Troubleshooting ‘server down’ issues in Linux

This post will show you the keys to troubleshooting ‘server down’ issues in Linux, cover some common causes for outages and how you can investigate and resolve them. A well configured Linux server offers an incredible level of stability and performance. Inevitably though, outages are pretty much a fact of life.

First though, it’s important to know what exactly an outage is.

An outage is pretty universally defined as…

A period of time where a service is unavailable or when the output of a service is incomplete, corrupted, or otherwise unable to provide normal levels of interaction.

For example, we’d consider both of the following to be outages:

• A website not being returned at all when a user requests it
• A site is returned, but all of the images were missing

Outages come in many shapes and sizes however. Here are some we commonly deal with, as we manage and monitor 100s of customer servers every day.

Service failure

A piece of software on the server stops functioning, either in an unexpected way or altogether. This is usually pretty black and white to investigate.

Is the service running? If not, then you can try starting it back up.

If the service still fails to start, try checking the logs for information.

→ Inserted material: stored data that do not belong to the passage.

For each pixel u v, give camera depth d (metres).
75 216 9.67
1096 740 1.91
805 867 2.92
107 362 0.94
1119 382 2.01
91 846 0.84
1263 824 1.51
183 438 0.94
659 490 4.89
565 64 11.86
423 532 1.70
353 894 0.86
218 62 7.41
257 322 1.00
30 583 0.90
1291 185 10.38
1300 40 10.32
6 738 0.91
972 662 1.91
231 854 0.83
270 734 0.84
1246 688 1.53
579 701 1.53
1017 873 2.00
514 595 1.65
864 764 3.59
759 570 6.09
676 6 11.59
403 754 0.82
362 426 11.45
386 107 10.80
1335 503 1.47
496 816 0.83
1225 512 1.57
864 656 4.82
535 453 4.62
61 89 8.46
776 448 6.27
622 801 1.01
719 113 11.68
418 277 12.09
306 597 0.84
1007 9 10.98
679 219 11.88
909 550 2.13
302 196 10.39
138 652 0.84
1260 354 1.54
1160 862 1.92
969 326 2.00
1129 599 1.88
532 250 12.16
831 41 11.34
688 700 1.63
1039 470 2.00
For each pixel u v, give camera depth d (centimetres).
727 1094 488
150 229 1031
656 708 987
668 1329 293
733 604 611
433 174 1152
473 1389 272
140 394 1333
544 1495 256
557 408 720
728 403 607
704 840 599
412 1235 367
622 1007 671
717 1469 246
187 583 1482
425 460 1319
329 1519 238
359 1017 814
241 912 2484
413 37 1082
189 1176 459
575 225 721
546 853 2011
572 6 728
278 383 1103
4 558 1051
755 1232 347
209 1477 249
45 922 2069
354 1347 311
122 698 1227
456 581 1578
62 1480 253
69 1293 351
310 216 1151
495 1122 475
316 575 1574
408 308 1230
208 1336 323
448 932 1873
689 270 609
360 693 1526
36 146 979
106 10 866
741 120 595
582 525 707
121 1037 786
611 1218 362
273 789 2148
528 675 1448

Typically services only fail when a configuration changes somewhere so that would usually be the first place to start any investigation.

Resource exhaustion

Resources on the server(s) are so strained that requests are extremely slow, or fail due to a timeout.

It’s fairly easy to spot when CPU or RAM is being used up with a simple `top` command.

Disk usage should also be monitored, but many don’t think about disk IO being the bottleneck.  This can be especially true in virtualised environments when IO is limited, sometime intentionally by the likes of AWS.

Resource exhaustion can be due to an attack, which might be looking for vulnerabilities or a denial of service (DoS). Typically these requests need to be blocked further upstream.

Physical issues

In this age of the cloud, it’s easy to forget that servers are still physical (even though they are owned by someone else). Physical hardware does still break and these things need to be checked and monitored.

Hard drives are still one of the most common elements to fail.  This is why RAID is still important in this day and age.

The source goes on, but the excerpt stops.